Courage in Albany: Senate Democrats step up to protect New York’s kids
New York Daily News
April 11, 2016
Thanks to some long-overdue moral fortitude by Senate Democrats, maybe, just maybe, time is running out on New York’s absurdly restrictive statute of limitations covering sexual abuse of minors.
New York is a national outlier — and moral disgrace — with respect to abused minors being able to seek justice in either criminal or civil courts. Under current law, the criminal and civil statutes of limitations for a young man or woman to pursue justice expires when they turn 23.
Which gives people haunted by crimes committed against them as children far too little time to reckon with the horror of being victimized.
For a victim seeking redress against an institution that enabled a predator, the deadline is even earlier: The victim must act by the time he or she turns 21. Reform has been blocked thanks to a dastardly pair of only-in-Albany excuses: The Republican-controlled Senate won’t move, they say, because the Democratic-controlled Assembly refuses to do away with a crazy rule protecting public institutions alone from these suits unless notice to sue is filed within 90 days.

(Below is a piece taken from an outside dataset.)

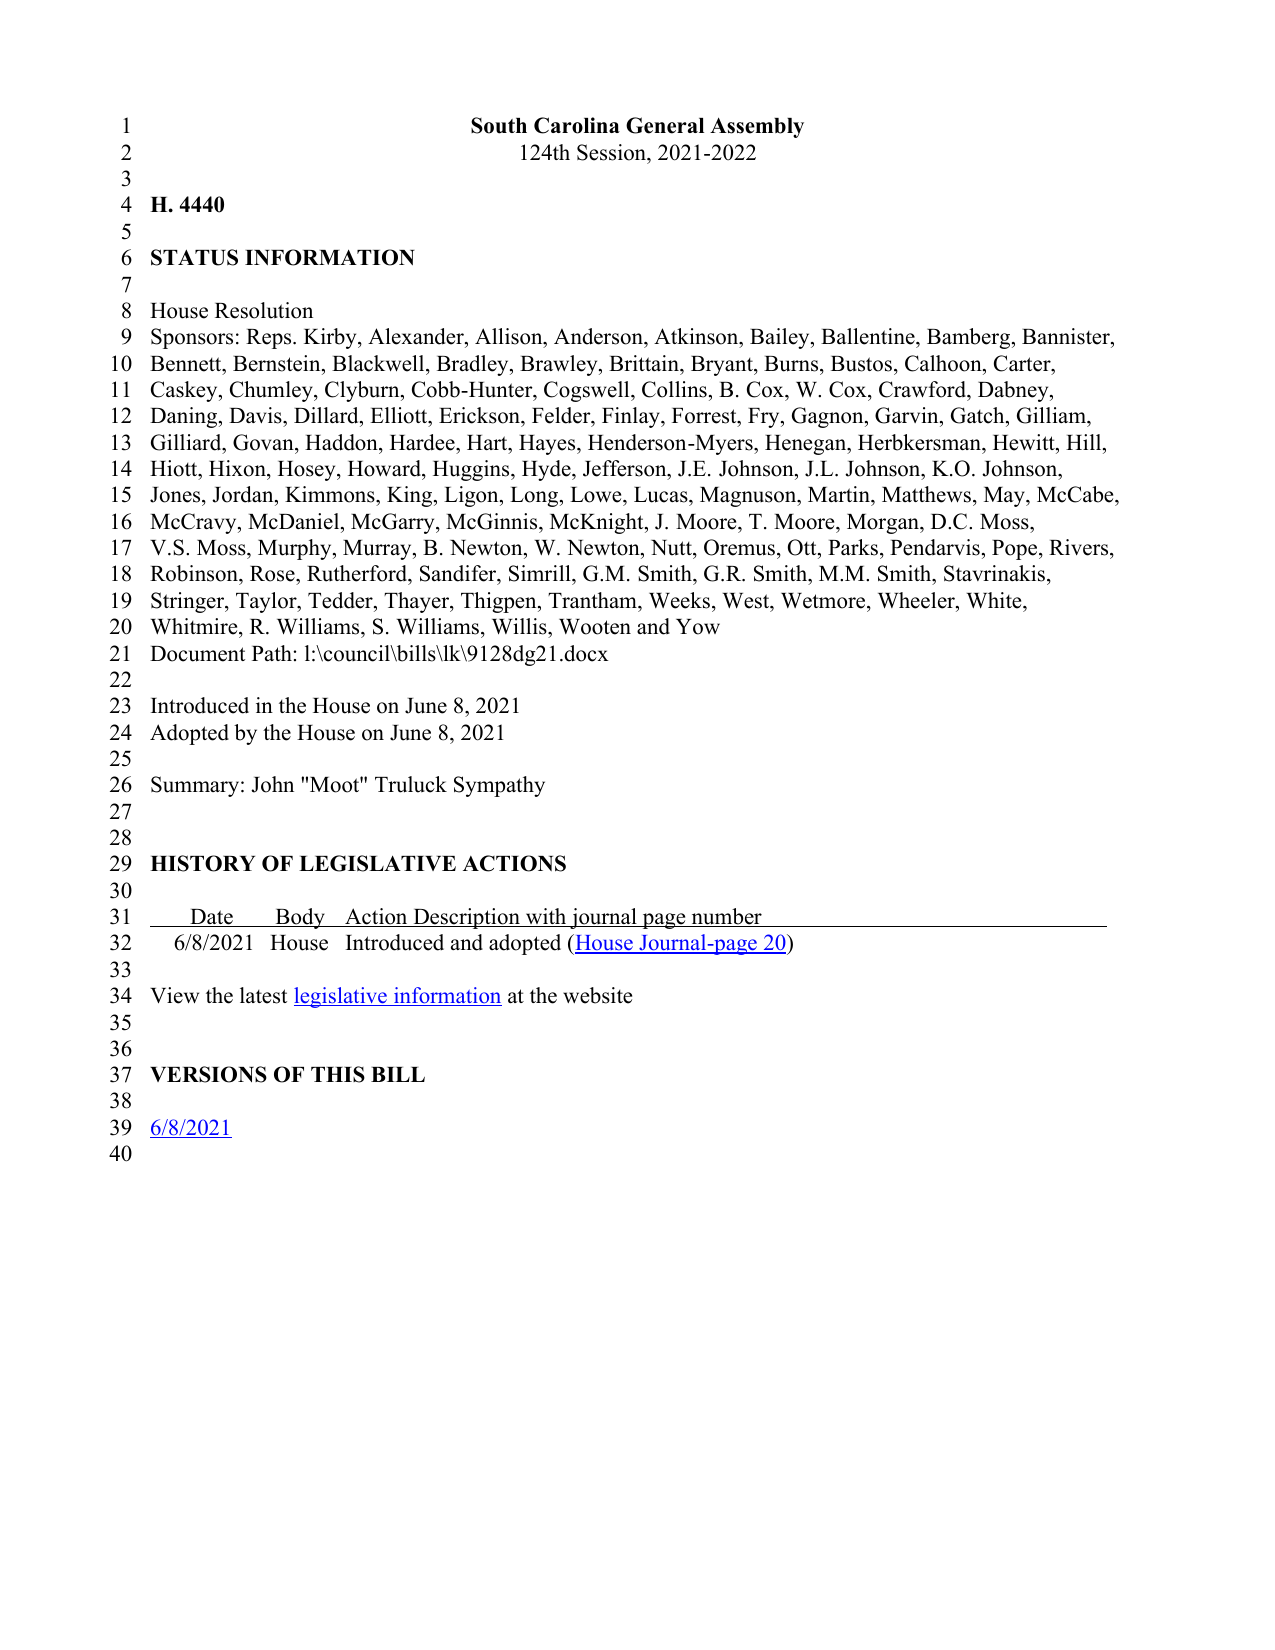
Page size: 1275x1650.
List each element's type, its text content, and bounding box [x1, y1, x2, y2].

All this may be about to change. The News’ Ken Lovett reports today that Senate Democrats are introducing comprehensive reform legislation. Sponsored by Democratic Minority Leader Andrea Stewart-Cousins and Sen. Brad Hoylman of Manhattan, it would eliminate the criminal and civil statute of limitations for child sexual abuse crimes; create a one-year window in which individuals can bring civil claims against institutions that enabled or protected predators in the past, and treat public and private institutions identically, by carving out an exception to the idiotic 90-day notice of claims provision.
The Democrats may be in the Senate’s minority, but they are calling the bluff of their colleagues on the other side of the aisle — and of their fellow partisans in the other legislative house.
John Flanagan and fellow Senate Republicans, who have harped upon the notice of claims rule, must now decide whether to block or support a bill that does away with it. And Carl Heastie and Assembly Democrats, who protect that provision, must explain why they don’t have the guts to do what their allies in the other chamber are ready to.
There’s one more reason for the Assembly to be embarrassed into action. As The News reported Saturday, a letter sent to the judge in former Assembly Speaker Shelly Silver’s sentencing reveals why a statute of limitations reform bill that Democrats once repeatedly passed may have suddenly gotten bottled up starting in 2009.
That was when Patricia Lynch — a top Albany lobbyist and Silver’s former chief of staff — took on the Catholic Church as a client. The Assembly reform bill never came to the floor again.
Redemption doesn’t come around often in Albany. Heastie and Flanagan should count themselves lucky — and seize the moment.